**課題要件**
サンドイッチについての本文から、「豪華なデンマークのスモーブロー」を含む語句で始まり「によるものではないでしょう。」で終わる部分を、「ルブロー」を「ライ麦パン」に変えて書き直してください。

____ ページ抜粋

原文: What’s a sandwich? by Mark Seemann

これは食べ物の話に見えて、実はプログラミングについての話なのです。

サンドイッチ」という名称は、この食べ物を好んだジョン・モンタギュー4世(サンドイッチ伯爵)に由来しています。よく知られる逸話によれば、彼はカードゲームをしながらでも手を汚さずに食事ができるという実用性からこれを気に入ったといわれています。

数年前、インターネット上で「サンドイッチの正確な定義とは何か」という善意の議論が巻き起こりました。例えば、デンマークの「スモーブロー」はサンドイッチと呼べるのでしょうか?スモーブローには二種類あります。ナイフとフォークでしか食べられない豪華な 「ホイトベラグト」 と、より日常的な 「ホンマ」(文字通り「手食」) です。後者は片面がオープンながらも、通常カトラリーなしで食べることができます。

豪華なデンマークのスモーブロー

サンドイッチ伯爵の動機を基準にするなら、写真にある 「ホイトベラグトなスモーブロー」 はサンドイッチとは言えないでしょう。一方で 「ホンマ」 はサンドイッチだという主張も十分成り立ちます。

2つのホンマとリンゴの半分

当然ながら、「ホンマ」 は通常のサンドイッチとは違う持ち方をします。使われるパン( ルブロー )は小麦パンよりもずっと密度が高く、構造的にも硬いです。食べる際は親指と人差し指を両側に置き、残りの指でパンを下から支えます。重要なのは、具材をのせた一枚のパンでも、元々の問題(手を汚さずに食事する)は解決できるということです。

反対に考えてみましょう。パン、肉、パン、肉、パンという構成はどうでしょう?このようなバーガーを見かけたことがあるような気がします。これは片手で食べられるでしょうか?それはソースの垂れ具合や具材の量次第であって、構造によるものではないでしょう。

肉が5層、パンが6層あったらどうでしょう?西洋の一般的な発酵パンはフワフワしているため、薄切りにすると構造的に崩れやすく、おそらく機能しないでしょう。しかし、別の種類のパンや薄切りの肉(またはその他の「具材」)を使えば、なぜ機能しないのか見当がつきません。

関数型プログラミングにおけるサンドイッチ

常連の読者はご存知かもしれませんが、私は食べ物が好きです。しかしこれは結局のところ、プログラミングに関するブログです。

________
____ 対象データ

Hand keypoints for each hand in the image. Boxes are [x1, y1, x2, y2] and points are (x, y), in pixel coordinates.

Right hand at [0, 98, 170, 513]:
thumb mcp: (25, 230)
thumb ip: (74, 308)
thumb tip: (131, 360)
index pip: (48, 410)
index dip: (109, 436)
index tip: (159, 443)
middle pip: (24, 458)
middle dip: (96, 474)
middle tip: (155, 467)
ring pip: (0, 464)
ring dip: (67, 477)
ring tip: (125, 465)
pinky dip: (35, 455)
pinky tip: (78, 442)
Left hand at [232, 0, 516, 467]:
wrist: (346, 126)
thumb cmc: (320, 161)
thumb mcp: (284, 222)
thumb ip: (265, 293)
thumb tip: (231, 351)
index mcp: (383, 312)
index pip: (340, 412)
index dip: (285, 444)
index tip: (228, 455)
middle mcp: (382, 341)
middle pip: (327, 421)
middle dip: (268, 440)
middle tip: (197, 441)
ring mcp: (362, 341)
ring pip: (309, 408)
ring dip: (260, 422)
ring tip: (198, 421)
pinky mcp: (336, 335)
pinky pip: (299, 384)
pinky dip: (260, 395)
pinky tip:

________

**解答欄**
豪華なデンマークのスモーブロー

サンドイッチ伯爵の動機を基準にするなら、写真にある 「ホイトベラグトなスモーブロー」 はサンドイッチとは言えないでしょう。一方で 「ホンマ」 はサンドイッチだという主張も十分成り立ちます。

2つのホンマとリンゴの半分

当然ながら、「ホンマ」 は通常のサンドイッチとは違う持ち方をします。使われるパン( ライ麦パン )は小麦パンよりもずっと密度が高く、構造的にも硬いです。食べる際は親指と人差し指を両側に置き、残りの指でパンを下から支えます。重要なのは、具材をのせた一枚のパンでも、元々の問題(手を汚さずに食事する)は解決できるということです。

反対に考えてみましょう。パン、肉、パン、肉、パンという構成はどうでしょう?このようなバーガーを見かけたことがあるような気がします。これは片手で食べられるでしょうか?それはソースの垂れ具合や具材の量次第であって、構造によるものではないでしょう。